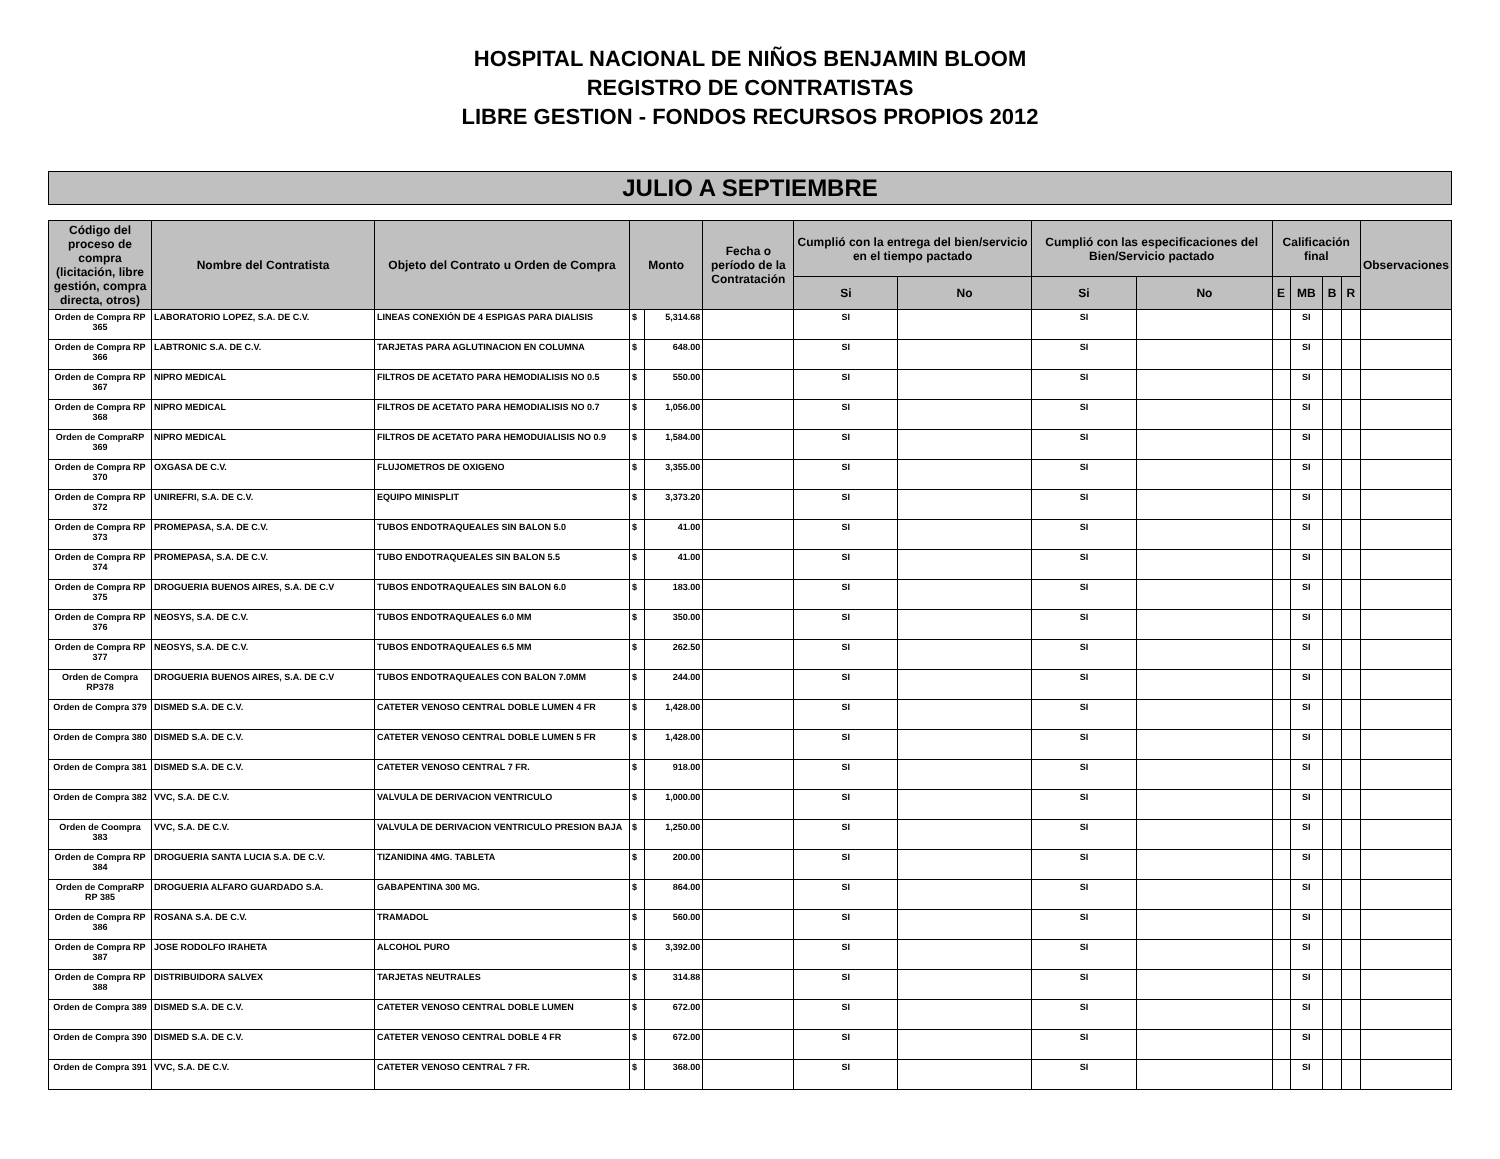HOSPITAL NACIONAL DE NIÑOS BENJAMIN BLOOM
REGISTRO DE CONTRATISTAS
LIBRE GESTION - FONDOS RECURSOS PROPIOS 2012
JULIO A SEPTIEMBRE
| Código del proceso de compra (licitación, libre gestión, compra directa, otros) | Nombre del Contratista | Objeto del Contrato u Orden de Compra | Monto | | Fecha o período de la Contratación | Cumplió con la entrega del bien/servicio en el tiempo pactado | | Cumplió con las especificaciones del Bien/Servicio pactado | | Calificación final | | | | Observaciones |
| --- | --- | --- | --- | --- | --- | --- | --- | --- | --- | --- | --- | --- | --- | --- |
| | | | | | | Si | No | Si | No | E | MB | B | R | |
| Orden de Compra RP 365 | LABORATORIO LOPEZ, S.A. DE C.V. | LINEAS CONEXIÓN DE 4 ESPIGAS PARA DIALISIS | $ | 5,314.68 | | SI | | SI | | | SI | | | |
| Orden de Compra RP 366 | LABTRONIC S.A. DE C.V. | TARJETAS PARA AGLUTINACION EN COLUMNA | $ | 648.00 | | SI | | SI | | | SI | | | |
| Orden de Compra RP 367 | NIPRO MEDICAL | FILTROS DE ACETATO PARA HEMODIALISIS NO 0.5 | $ | 550.00 | | SI | | SI | | | SI | | | |
| Orden de Compra RP 368 | NIPRO MEDICAL | FILTROS DE ACETATO PARA HEMODIALISIS NO 0.7 | $ | 1,056.00 | | SI | | SI | | | SI | | | |
| Orden de CompraRP 369 | NIPRO MEDICAL | FILTROS DE ACETATO PARA HEMODUIALISIS NO 0.9 | $ | 1,584.00 | | SI | | SI | | | SI | | | |
| Orden de Compra RP 370 | OXGASA DE C.V. | FLUJOMETROS DE OXIGENO | $ | 3,355.00 | | SI | | SI | | | SI | | | |
| Orden de Compra RP 372 | UNIREFRI, S.A. DE C.V. | EQUIPO MINISPLIT | $ | 3,373.20 | | SI | | SI | | | SI | | | |
| Orden de Compra RP 373 | PROMEPASA, S.A. DE C.V. | TUBOS ENDOTRAQUEALES SIN BALON 5.0 | $ | 41.00 | | SI | | SI | | | SI | | | |
| Orden de Compra RP 374 | PROMEPASA, S.A. DE C.V. | TUBO ENDOTRAQUEALES SIN BALON 5.5 | $ | 41.00 | | SI | | SI | | | SI | | | |
| Orden de Compra RP 375 | DROGUERIA BUENOS AIRES, S.A. DE C.V | TUBOS ENDOTRAQUEALES SIN BALON 6.0 | $ | 183.00 | | SI | | SI | | | SI | | | |
| Orden de Compra RP 376 | NEOSYS, S.A. DE C.V. | TUBOS ENDOTRAQUEALES 6.0 MM | $ | 350.00 | | SI | | SI | | | SI | | | |
| Orden de Compra RP 377 | NEOSYS, S.A. DE C.V. | TUBOS ENDOTRAQUEALES 6.5 MM | $ | 262.50 | | SI | | SI | | | SI | | | |
| Orden de Compra RP378 | DROGUERIA BUENOS AIRES, S.A. DE C.V | TUBOS ENDOTRAQUEALES CON BALON 7.0MM | $ | 244.00 | | SI | | SI | | | SI | | | |
| Orden de Compra 379 | DISMED S.A. DE C.V. | CATETER VENOSO CENTRAL DOBLE LUMEN 4 FR | $ | 1,428.00 | | SI | | SI | | | SI | | | |
| Orden de Compra 380 | DISMED S.A. DE C.V. | CATETER VENOSO CENTRAL DOBLE LUMEN 5 FR | $ | 1,428.00 | | SI | | SI | | | SI | | | |
| Orden de Compra 381 | DISMED S.A. DE C.V. | CATETER VENOSO CENTRAL 7 FR. | $ | 918.00 | | SI | | SI | | | SI | | | |
| Orden de Compra 382 | VVC, S.A. DE C.V. | VALVULA DE DERIVACION VENTRICULO | $ | 1,000.00 | | SI | | SI | | | SI | | | |
| Orden de Coompra 383 | VVC, S.A. DE C.V. | VALVULA DE DERIVACION VENTRICULO PRESION BAJA | $ | 1,250.00 | | SI | | SI | | | SI | | | |
| Orden de Compra RP 384 | DROGUERIA SANTA LUCIA S.A. DE C.V. | TIZANIDINA 4MG. TABLETA | $ | 200.00 | | SI | | SI | | | SI | | | |
| Orden de CompraRP RP 385 | DROGUERIA ALFARO GUARDADO S.A. | GABAPENTINA 300 MG. | $ | 864.00 | | SI | | SI | | | SI | | | |
| Orden de Compra RP 386 | ROSANA S.A. DE C.V. | TRAMADOL | $ | 560.00 | | SI | | SI | | | SI | | | |
| Orden de Compra RP 387 | JOSE RODOLFO IRAHETA | ALCOHOL PURO | $ | 3,392.00 | | SI | | SI | | | SI | | | |
| Orden de Compra RP 388 | DISTRIBUIDORA SALVEX | TARJETAS NEUTRALES | $ | 314.88 | | SI | | SI | | | SI | | | |
| Orden de Compra 389 | DISMED S.A. DE C.V. | CATETER VENOSO CENTRAL DOBLE LUMEN | $ | 672.00 | | SI | | SI | | | SI | | | |
| Orden de Compra 390 | DISMED S.A. DE C.V. | CATETER VENOSO CENTRAL DOBLE 4 FR | $ | 672.00 | | SI | | SI | | | SI | | | |
| Orden de Compra 391 | VVC, S.A. DE C.V. | CATETER VENOSO CENTRAL 7 FR. | $ | 368.00 | | SI | | SI | | | SI | | | |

* [Required action]: Repeat the records above exactly, from the first line through the line containing "JULIO A SEPTIEMBRE", and leave out the pictures.

* [Solution]:
HOSPITAL NACIONAL DE NIÑOS BENJAMIN BLOOM
REGISTRO DE CONTRATISTAS
LIBRE GESTION - FONDOS RECURSOS PROPIOS 2012
JULIO A SEPTIEMBRE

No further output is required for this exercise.